One trend that's been gaining momentum in recent months is the sticky navigation bar. A sticky navbar follows the user as they scroll down your page, making it easy to move to any area of your site without the need to scroll back to the top.
You have just a few seconds to make a good first impression on site visitors. If your navigation bar is easy to find and intuitive, people are more likely to form a positive image of your brand. One user experience (UX) study showed fixed navbars reduce browsing by 22 percent.
Sticky navbars aren't new to design, but have gained popularity due to the number of people scrolling rapidly down website pages. Figuring out the best ways of implementing sticky navbars isn't easy. You don't want the bar to cover important information or create issues for mobile users. Here are seven types of sticky navbars your site may benefit from.
1. Top Sticky Nav
One option is placing your navigation bar at the very tip-top of your design. As the user scrolls down the page, the bar follows along, but unobtrusively as it is at the top of the screen. Powderlife features a sticky navigation bar at the top of its website. As the user goes through the different options on the page, the navigation choices remain in the visual line of the user.
One of the complaints some have with sticky navigation bars is the distraction factor. Placing the bar at the very top eliminates this issue.
2. Separated by Horizontal Line
Another way of setting your navigation bar apart as it follows the user down the screen is giving it a boxed area. Adding a horizontal line or some other way of setting the nav bar apart avoids confusing the reader about what's occurring as they use the features on the landing page.
Letter Friend features a sticky navigation bar that moves along with the user, but the nav bar is set off with a white background and a yellow horizontal line across the bottom. Adding the line allows the user to compartmentalize the navigation bar and ignore it until it's needed.
3. Highlighted Logo Navigation
There are some website elements consumers expect. For example, people look for the logo of a website for quick navigation to the home page. One smart use of the sticky navbar is including your logo in the bar and linking it to your homepage.
Finishing Systems features a sticky navbar near the top of its page. The logo appears to the left side of the navbar and is clickable. This provides fast movement between any page the user is on and a path back to home.
4. Motion Graphics Sticky Nav
As the user moves down your page, their needs may change. Your sticky navbar can also change as the person scrolls. Take a look at the way Search Engine Journal utilizes a motion graphics-style sticky navbar to best meet user needs.

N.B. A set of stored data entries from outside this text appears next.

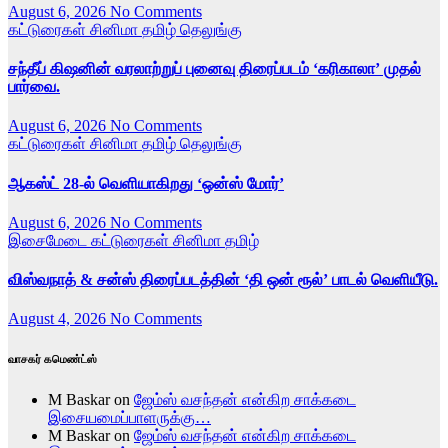
August 6, 2026
No Comments
கட்டுரைகள்
சினிமா
தமிழ்
தெலுங்கு
சந்தீப் கிஷனின் வரலாற்றுப் புனைவு திரைப்படம் ‘கரிகாலா’ முதல்
பார்வை.
August 6, 2026
No Comments
கட்டுரைகள்
சினிமா
தமிழ்
தெலுங்கு
ஆகஸ்ட் 28-ல் வெளியாகிறது ‘ஒன்ஸ் மோர்’
August 6, 2026
No Comments
இசைமேடை
கட்டுரைகள்
சினிமா
தமிழ்
விஸ்வநாத் & சன்ஸ் திரைப்படத்தின் ‘தி ஒன் ரூல்’ பாடல் வெளியீடு.
August 4, 2026
No Comments
வாசகர் கமெண்ட்ஸ்
M Baskar
on
ஜேம்ஸ் வசந்தன் என்கிற சாக்கடை
இசையமைப்பாளருக்கு…
M Baskar
on
ஜேம்ஸ் வசந்தன் என்கிற சாக்கடை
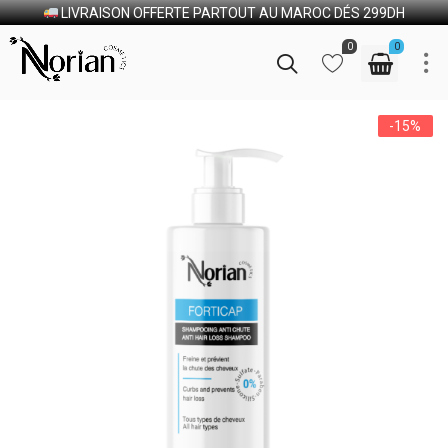
LIVRAISON OFFERTE PARTOUT AU MAROC DÉS 299DH
0
0
-15%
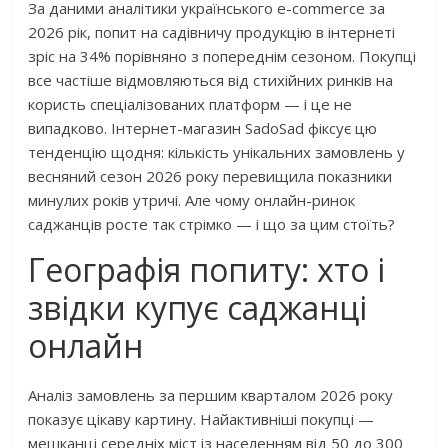
За даними аналітики українського e-commerce за
2026 рік, попит на садівничу продукцію в інтернеті
зріс на 34% порівняно з попереднім сезоном. Покупці
все частіше відмовляються від стихійних ринків на
користь спеціалізованих платформ — і це не
випадково. Інтернет-магазин SadoSad фіксує цю
тенденцію щодня: кількість унікальних замовлень у
весняний сезон 2026 року перевищила показники
минулих років утричі. Але чому онлайн-ринок
саджанців росте так стрімко — і що за цим стоїть?
Географія попиту: хто і
звідки купує саджанці
онлайн
Аналіз замовлень за першим кварталом 2026 року
показує цікаву картину. Найактивніші покупці —
мешканці середніх міст із населенням від 50 до 300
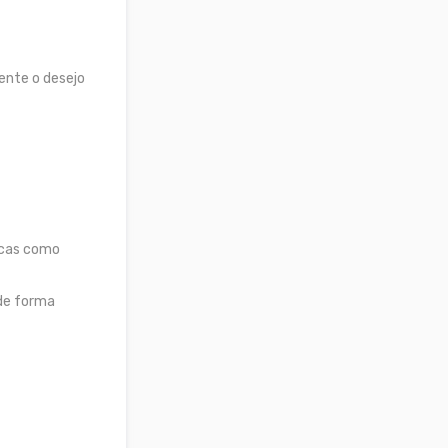
ente o desejo
icas como
 de forma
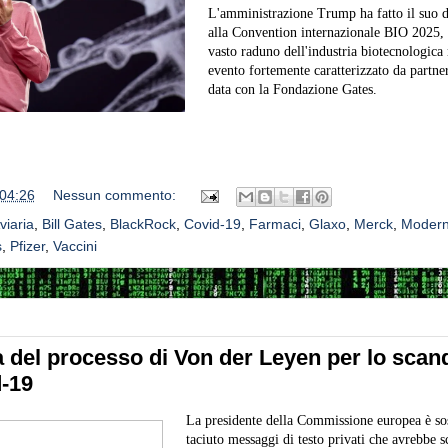
L'amministrazione Trump ha fatto il suo d
alla Convention internazionale BIO 2025, i
vasto raduno dell'industria biotecnologica
evento fortemente caratterizzato da partne
data con la Fondazione Gates.
04:26
Nessun commento:
viaria
,
Bill Gates
,
BlackRock
,
Covid-19
,
Farmaci
,
Glaxo
,
Merck
,
Moder
s
,
Pfizer
,
Vaccini
a del processo di Von der Leyen per lo scan
-19
La presidente della Commissione europea è sos
taciuto messaggi di testo privati ​​che avrebbe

When you first land on SEJ's homepage, you see a navigation bar without a logo. The name of the site is directly below the navbar, so there is no need for one. However, as you scroll past the name of the site, the logo appears in the upper left corner of the navbar.
5. Side Sticky Nav
What if your site doesn't require scrolling down? You can still utilize a sticky navigation bar in interesting ways, such as placing to one side and making it collapsible.
AWD Agency utilizes this technique, filling the screen with images of its work. Collapsing the navigation, which appears to the left side, makes the images larger. If you need to navigate elsewhere, you can bring back the collapsed nav bar with a click of the arrow.
6. Animated Sticky Nav
Adding an element of animation to your sticky navbar grabs attention and lets users know the bar followed them down the page and is there if they need to take action. Take a look at the brilliant way the Graz Secrets app utilizes animation to bring attention to the action it wants users to take.
There is a rotating circle in the middle of the sticky navbar that reads "Download Now." Think about the goal of your landing page and the call to action. Include that CTA as an animated element in your navbar.
7. Transparent Background Nav
If you want your sticky navigation to look like a seamless part of the page no matter where the user is, then add a transparent background. The navbar will automatically match whatever element of the page it sits over.
Grain & Mortar does a good job with its transparent sticky navbar. Watch how the navbar changes as you scroll down the screen. Starting off, the navbar shows the hero image in the background. As you move down the page, the background looks white like the background of the content.
Drive Conversions and Focus
A navigation bar accomplishes a lot of work in a small space. It provides direction throughout your website, drives users to action with CTAs and keeps the focus on where users need to move throughout the buyer journey. If you haven't tried a sticky navbar, introduce one or more of the elements listed above and see how much more engaged your users become.